- [Work instruction A]: Which two rules does the worked solution about the tangent to the curve say it uses to differentiate y?
- [Work instruction B]: Carry on the worked solution about the tangent to the curve from the point where it stops.

- [Extract to read]:

-- Opening Marker --

The point \(P\) on the curve \(y=x \tan \alpha\) \(-\frac{1}{2} \frac{x^{2}}{u^{2} \cos ^{2} \alpha}, \alpha \in\left(0, \frac{\pi}{2}\right)\) has a tangent parallel to y \(=x+5 .\) If the ordinate of \(P\) is \(\frac{u^{2}}{4}\) then \(\alpha=\) a) \(15^{\circ}\) (b) \(30^{\circ}\) c) \(45^{\circ}\) (d) \(60^{\circ}\)

Short Answer

Expert verified
The correct answer is (b) \(30^{\circ}\).

Step by step solution

01

Find the general equation of the tangent

Given the curve \(y = x\tan\alpha - \frac{1}{2}\frac{x^2}{u^2\cos^2\alpha}\), we have to find the equation of the tangent at a general point P on the curve. To do this, let's find the derivative of y with respect to x. \( \frac{dy}{dx} = \frac{d}{dx} \left(x\tan\alpha - \frac{1}{2}\frac{x^2}{u^2\cos^2\alpha}\right) \) Using the product rule and power rule, we get: \(\frac{dy}{dx} = \tan\alpha - \frac{x}{u^2\cos^2\alpha}\)

-- Closing Marker --

- [Records shown]:
-- Opening Marker --

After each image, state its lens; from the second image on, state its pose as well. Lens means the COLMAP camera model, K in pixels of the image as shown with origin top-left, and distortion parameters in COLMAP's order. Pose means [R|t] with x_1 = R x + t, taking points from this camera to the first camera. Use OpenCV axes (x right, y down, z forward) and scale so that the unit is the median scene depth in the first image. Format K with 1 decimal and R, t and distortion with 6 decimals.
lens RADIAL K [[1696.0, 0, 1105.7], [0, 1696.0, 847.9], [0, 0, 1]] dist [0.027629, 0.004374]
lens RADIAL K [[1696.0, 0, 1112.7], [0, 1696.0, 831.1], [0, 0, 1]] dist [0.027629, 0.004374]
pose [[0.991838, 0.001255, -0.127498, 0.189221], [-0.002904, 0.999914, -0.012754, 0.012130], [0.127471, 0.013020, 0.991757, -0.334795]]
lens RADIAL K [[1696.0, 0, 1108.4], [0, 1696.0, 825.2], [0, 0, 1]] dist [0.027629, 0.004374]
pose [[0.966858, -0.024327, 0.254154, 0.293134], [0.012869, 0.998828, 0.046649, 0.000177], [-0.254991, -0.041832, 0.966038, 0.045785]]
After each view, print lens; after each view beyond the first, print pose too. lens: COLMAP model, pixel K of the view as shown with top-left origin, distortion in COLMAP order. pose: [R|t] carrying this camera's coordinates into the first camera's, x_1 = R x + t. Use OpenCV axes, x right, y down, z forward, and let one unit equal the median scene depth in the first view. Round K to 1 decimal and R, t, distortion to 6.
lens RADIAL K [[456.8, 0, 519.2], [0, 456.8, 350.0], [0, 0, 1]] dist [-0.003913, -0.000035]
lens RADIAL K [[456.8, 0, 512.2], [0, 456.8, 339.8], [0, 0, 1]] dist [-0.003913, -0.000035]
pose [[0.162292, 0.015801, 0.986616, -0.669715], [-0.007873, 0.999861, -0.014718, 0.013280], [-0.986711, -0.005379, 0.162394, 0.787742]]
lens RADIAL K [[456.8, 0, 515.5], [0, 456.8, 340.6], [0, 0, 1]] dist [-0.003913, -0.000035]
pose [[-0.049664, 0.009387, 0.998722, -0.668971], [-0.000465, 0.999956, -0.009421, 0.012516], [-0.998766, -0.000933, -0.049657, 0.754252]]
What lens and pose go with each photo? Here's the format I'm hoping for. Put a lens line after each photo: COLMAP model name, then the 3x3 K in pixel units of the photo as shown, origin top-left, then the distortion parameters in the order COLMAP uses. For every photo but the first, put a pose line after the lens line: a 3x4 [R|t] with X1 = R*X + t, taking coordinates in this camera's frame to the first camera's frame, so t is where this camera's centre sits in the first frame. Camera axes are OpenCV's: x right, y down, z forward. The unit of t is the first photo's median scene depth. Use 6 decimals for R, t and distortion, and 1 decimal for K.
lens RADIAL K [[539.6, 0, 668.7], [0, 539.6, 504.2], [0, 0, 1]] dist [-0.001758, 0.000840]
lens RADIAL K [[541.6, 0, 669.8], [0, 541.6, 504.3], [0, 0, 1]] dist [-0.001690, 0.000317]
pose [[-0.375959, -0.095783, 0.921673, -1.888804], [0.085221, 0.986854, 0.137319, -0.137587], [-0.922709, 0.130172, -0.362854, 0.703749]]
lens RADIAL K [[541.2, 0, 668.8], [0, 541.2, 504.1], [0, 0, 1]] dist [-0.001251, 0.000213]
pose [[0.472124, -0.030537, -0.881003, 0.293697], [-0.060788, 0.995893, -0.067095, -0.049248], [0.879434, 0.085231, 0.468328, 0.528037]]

-- Closing Marker --

- [Result A]: The product rule and the power rule.

- [Result B]:
02

Determine when the tangent is parallel to y = x + 5

Since the tangent is parallel to y = x + 5, its slope should be the same as that of the line. The slope of y = x + 5 is 1. We can set the derivative of y found in Step 1 equal to the slope of the line: \(\tan\alpha - \frac{x}{u^2\cos^2\alpha} = 1\)
03

Express x in terms of α and u

Given the ordinate of P is \(\frac{u^2}{4}\), we can find the corresponding abscissa. Let the point P be \((x_P, y_P)\), then: \(y_P = x_P\tan\alpha - \frac{1}{2}\frac{x_P^2}{u^2\cos^2\alpha}\) Substituting the given y-coordinate value: \(\frac{u^2}{4} = x_P\tan\alpha - \frac{1}{2}\frac{x_P^2}{u^2\cos^2\alpha}\) Solving for \(x_P\), we get: \(x_P = u\cos\alpha\)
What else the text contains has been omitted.